When we made our flight reservations for the trip, it was done kind of quickly, with time running out and fares going up and us finally having the resolve to say to ourselves...yes, we have so much going on at home but we'll never be invited by good friends to come to France for a party again.  And what a special party it was.

We found that the best fare had us flying Iceland Air and connecting through Iceland before arriving in Paris.  It's too bad we didn't figure out a night or two in Iceland to try to see the Northern Lights   We were so happy to finally nail down all the details of our adventure in France that we couldn't fit Iceland too.

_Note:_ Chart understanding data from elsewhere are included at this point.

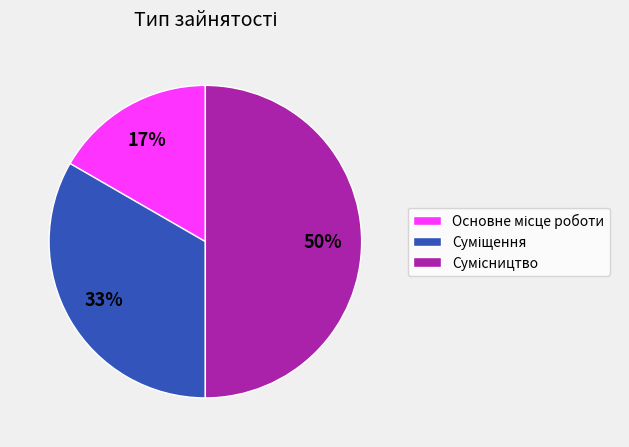

To the nearest percent, what is the average slice percentage?

33%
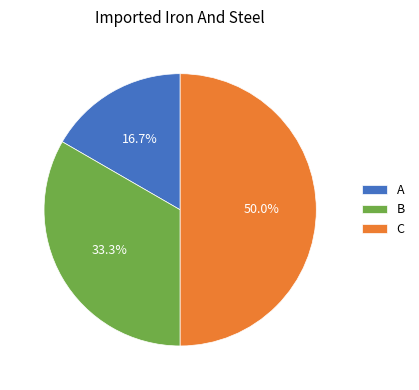

Which slice is the smallest?

A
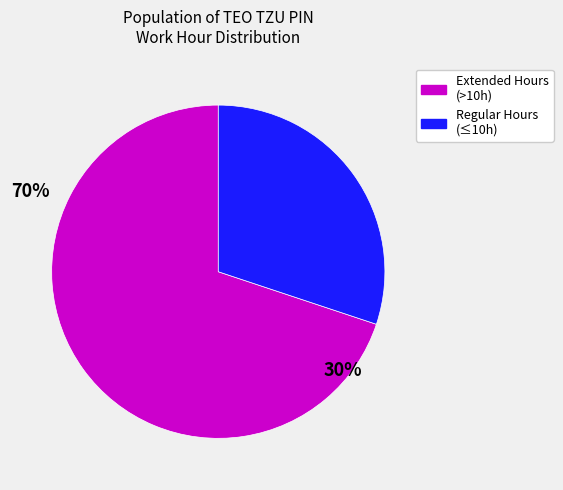

How many segments does this pie chart have?

2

However, shortly into our first leg on Iceland Air I realized the northern lights were inside the plane!  "Ladies and gentlemen, the Captain has turned on the aurora borealis. If you haven't already done so, please stow your carry-on luggage underneath the seat in front of you and focus on the overhead bin."




After the long flight and the 40 minute train ride in from Charles De Gaulle, to come up the steps of the Saint Michel metro and out into the sunlight of the Latin Quarter was so surreal.  Just an incredible feeling to suddenly be in the heart of Paris.


And we were so excited to know our accommodation was right there in the Latin Quarter, just a couple blocks from Place Saint-Michel. When we got to our door we found our airbnb instructions to get into our place were exactly as stated.  When we opened the apartment door it was obvious that the pictures taken for the Airbnb listing were all taken from standing in the exact same spot. The accommodation was true to it's neighborhood, in that it's size was only a quarter of a normal apartment. The kitchen was ridiculously small.  But it really didn't matter. It was a terrific location, with a comfortable bed and a balcony view of Paris life.
After dropping off our stuff we got right back out there.  Not sure we how it happened but we ended up on a hop on and off.

We didn't have a plan for that day of arrival and ended up for dinner near apartment at a touristy spot we felt.  But we were tourists too.  We were there to see the city's history and maybe get a glimpse of the real Parisian life elsewhere.  We had a table outside on a beautiful night and we made it there.